Cortan camino por el lado de la iglesia, hasta la sombra de una casa que hasta hace algunas semanas estaba tapada por el polvo y las telas de araña. La yegua se acomoda por un portón de acero e ingresa con ellos a las caballerizas. Huele a alfalfa. Mientras Saúl amarra a la yegua, ya apenas si se puede ver. Le levanta el vestido a Lorena. Sus dedos se meten entre las piernas y palpan una humedad más desesperada que la suya.

–Hace tiempo que nadie me toca, dice Lorena, sabiendo que él no necesita la explicación. En la oscuridad, gracias a un hilo de luz de luna, aún se puede adivinar al lado de la yegua, la forma de la cama de heno. Allí se tienden. Él quiere demorarse en las lamidas. Le teme al apuro y a la impaciencia, pero ella le exige que proceda.

Cuando le vinieron a decir que Lorena se casaba con ese bueno para nada, Saúl cerró la casa y vendió sus últimas reses. Se fue a la costa: buceó para los turistas, entretuvo a las criaturas paseándolas en botes con forma de banano–hizo el ridículo. Al regresar al pueblo, para ordenar sus tierras y regalarlas, lo encontraron los compañeros y le dijeron que Lorena había estado indagando por él.

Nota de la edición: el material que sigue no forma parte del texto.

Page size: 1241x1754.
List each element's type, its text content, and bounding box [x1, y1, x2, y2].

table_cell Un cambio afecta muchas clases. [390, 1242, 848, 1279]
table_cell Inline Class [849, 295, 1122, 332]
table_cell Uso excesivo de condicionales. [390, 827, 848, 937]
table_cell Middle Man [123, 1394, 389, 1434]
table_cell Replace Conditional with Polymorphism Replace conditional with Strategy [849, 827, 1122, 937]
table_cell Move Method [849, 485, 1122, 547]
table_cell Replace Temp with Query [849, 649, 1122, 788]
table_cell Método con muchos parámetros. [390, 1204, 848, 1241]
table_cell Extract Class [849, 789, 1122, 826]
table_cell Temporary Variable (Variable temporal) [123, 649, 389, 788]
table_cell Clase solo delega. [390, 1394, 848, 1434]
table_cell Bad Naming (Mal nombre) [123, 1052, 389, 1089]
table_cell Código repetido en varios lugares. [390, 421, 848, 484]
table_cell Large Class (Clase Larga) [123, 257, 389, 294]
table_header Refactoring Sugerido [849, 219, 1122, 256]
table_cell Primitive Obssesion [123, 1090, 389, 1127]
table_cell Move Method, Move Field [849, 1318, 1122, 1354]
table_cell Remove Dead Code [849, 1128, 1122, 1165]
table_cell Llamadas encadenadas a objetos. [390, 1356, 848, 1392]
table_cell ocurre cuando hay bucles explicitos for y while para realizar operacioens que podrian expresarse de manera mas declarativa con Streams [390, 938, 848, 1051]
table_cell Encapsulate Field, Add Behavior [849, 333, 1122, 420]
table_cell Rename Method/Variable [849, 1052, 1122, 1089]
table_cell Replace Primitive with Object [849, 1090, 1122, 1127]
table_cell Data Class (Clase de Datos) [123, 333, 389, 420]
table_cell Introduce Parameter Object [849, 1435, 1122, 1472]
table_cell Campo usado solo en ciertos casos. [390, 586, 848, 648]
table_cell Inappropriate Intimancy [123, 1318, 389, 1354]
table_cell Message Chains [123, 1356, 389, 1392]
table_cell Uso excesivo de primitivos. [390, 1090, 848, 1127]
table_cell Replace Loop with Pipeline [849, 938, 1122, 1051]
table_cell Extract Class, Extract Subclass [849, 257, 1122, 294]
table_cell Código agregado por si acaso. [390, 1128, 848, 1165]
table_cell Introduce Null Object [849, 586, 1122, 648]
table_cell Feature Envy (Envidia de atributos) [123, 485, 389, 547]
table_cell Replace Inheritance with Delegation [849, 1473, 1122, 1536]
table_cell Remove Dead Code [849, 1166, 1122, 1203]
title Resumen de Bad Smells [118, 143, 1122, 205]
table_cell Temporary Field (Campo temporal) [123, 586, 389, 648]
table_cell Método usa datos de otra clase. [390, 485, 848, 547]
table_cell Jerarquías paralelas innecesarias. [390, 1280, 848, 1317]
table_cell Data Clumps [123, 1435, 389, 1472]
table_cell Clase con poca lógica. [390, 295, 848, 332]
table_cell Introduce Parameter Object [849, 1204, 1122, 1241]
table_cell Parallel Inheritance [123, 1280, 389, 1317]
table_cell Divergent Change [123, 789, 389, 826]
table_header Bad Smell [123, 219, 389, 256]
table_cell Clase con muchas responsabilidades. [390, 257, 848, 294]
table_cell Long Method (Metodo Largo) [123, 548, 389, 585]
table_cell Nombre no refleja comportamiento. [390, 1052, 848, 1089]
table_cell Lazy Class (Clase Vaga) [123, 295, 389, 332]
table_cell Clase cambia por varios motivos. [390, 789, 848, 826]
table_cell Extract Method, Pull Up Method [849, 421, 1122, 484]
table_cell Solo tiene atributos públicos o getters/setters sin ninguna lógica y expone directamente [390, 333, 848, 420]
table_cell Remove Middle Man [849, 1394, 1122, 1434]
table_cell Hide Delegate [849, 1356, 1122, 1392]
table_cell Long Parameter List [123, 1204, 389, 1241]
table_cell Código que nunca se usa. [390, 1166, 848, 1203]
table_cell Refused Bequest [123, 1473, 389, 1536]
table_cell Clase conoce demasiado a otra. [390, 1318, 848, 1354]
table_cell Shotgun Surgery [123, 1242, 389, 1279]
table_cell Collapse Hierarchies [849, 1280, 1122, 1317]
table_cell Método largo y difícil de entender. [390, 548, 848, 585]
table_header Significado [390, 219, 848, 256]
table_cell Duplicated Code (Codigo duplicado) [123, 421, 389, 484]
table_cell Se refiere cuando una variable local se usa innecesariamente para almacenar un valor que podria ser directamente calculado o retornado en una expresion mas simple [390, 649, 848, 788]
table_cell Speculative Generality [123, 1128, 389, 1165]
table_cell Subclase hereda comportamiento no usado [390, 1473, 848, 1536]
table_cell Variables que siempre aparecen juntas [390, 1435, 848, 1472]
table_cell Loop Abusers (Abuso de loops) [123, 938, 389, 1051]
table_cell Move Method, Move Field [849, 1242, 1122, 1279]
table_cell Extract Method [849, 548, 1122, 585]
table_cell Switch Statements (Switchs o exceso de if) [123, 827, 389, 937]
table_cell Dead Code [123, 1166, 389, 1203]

Por cierta razón que entonces Saúl no entiende del todo, al final del primer chorro desesperado, la hombría se le vuelve a levantar. Saúl apoya las manos contra la piel de Lorena, pensando si le debe pedir permiso. Pero Lorena le exige que proceda, que presienta donde su carne tiembla con más fuerza. Saúl lo hace, sin darle crédito a ese estúpido dolor de viejas tardes cabizbajas, de octubres en los que sólo creía en la venganza.

Lorena tiene piel canela, y eso es todo lo que Saúl andaba buscando.